Randi Weingarten, president of the American Federation of Teachers outside the Disney upfront (Sean Piccoli)
Randi Weingarten, president of the American Federation of Teachers outside the Disney upfront (Sean Piccoli)

Several hours before the Disney upfront, dozens of picketers gathered outside ABC Studios on the Upper West Side during a taping of The View, the popular morning talk show airing on Disney-owned ABC.

Among the marchers was one who sold his first screenplay around the time of a WGA strike in 1973 and was in the guild for strikes in 1981, 1985 and 2007: Andrew Bergman, who conceived of and co-wrote the 1974 cowboy movie spoof Blazing Saddles with a fellow New Yorker, Mel Brooks.

Bergman went on to write several more comedic films including The In-Laws (1979) and Fletch (1985). He wrote and directed Honeymoon in Vegas (1992) and Striptease (1996). Unlike writer-director Brooks, Bergman wasn’t an actor, which might account for the unofficial title that pops up in his online biographies: The Unknown King of Comedy (from a 1985 New York magazine profile).

He was a discreet-enough presence on Tuesday in sunglasses and a black WGA/AFL-CIO baseball cap, even with a picket sign in neon marker bright green that read “Discontent making ‘CONTENT.’” As the morning march wrapped up, Bergman spoke with Deadline Hollywood and gave a short description of the position, as he understood it, of the network and studio executives that the writers are striking against: “They want all the money.”

Bergman recalled hearing Les Moonves, the CBS chief, complain one time that writer demands would “break the company.”

And at the end of the year he gave himself a $60 million raise,” Bergman said.

Bergman said writers breaking into film and television today have it harder than he did. “The business I got into doesn’t exist anymore,” he said. “But even by that standard, it’s bad.”

He said he wouldn’t be surprised if, after this strike ends, writers have to do it all again in another few years. He said he’ll be on that picket line, too, “if I’m still walking the earth.”

In L.A., meanwhile, the turnout was big and boisterous outside the gate of the fabled Burbank studio. About 300 picketers — including members of the Asian American Writers Committee, the Black Writers Committee and SAG-AFTRA — made some noise, at times singing and dancing.

Among them was The Big Door Prize actress Gabrielle Dennis, who told Deadline, “I have so many friends who are writers and it’s the writers who help me get to do my job. It’s the pages that I get to bring to life.”
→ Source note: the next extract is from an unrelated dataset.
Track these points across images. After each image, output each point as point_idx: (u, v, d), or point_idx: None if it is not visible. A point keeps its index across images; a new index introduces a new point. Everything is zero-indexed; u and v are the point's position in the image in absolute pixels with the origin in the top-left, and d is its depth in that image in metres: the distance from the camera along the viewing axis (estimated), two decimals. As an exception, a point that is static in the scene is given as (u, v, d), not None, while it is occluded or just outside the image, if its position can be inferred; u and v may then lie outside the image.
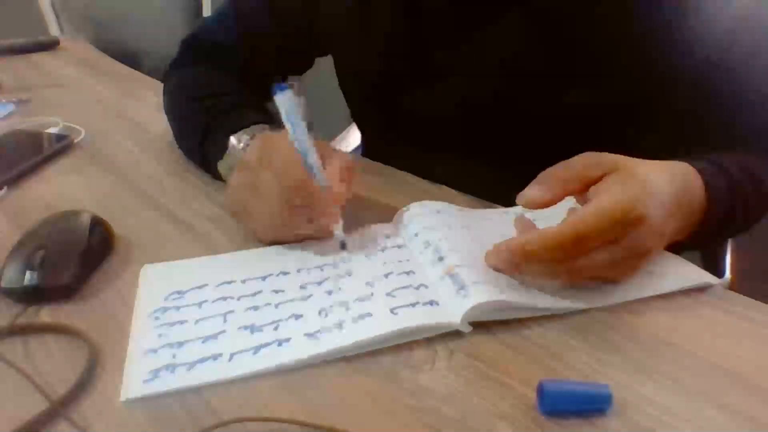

Actor David Brown, from Freevee’s Jury Duty, echoed the sentiment, saying, “There are no shows without writers, no ideas without writers and no future for this industry without writers.”

Bruce Helford, showrunner of Lopez vs. Lopez and The Conners said he’d been a member of the WGA for 40 years. “This is about the future for younger writers. They opportunities they have, to have a career that will support their families,” he told Deadline. “So we’ve to be out here and we’ve got to be out here for as long as it takes to fix this up.”

Kristina Woo, Chair of the Asian American Writers Committee, put it more succinctly. “We are fighting for the existence of the writing career as a profession,” she said.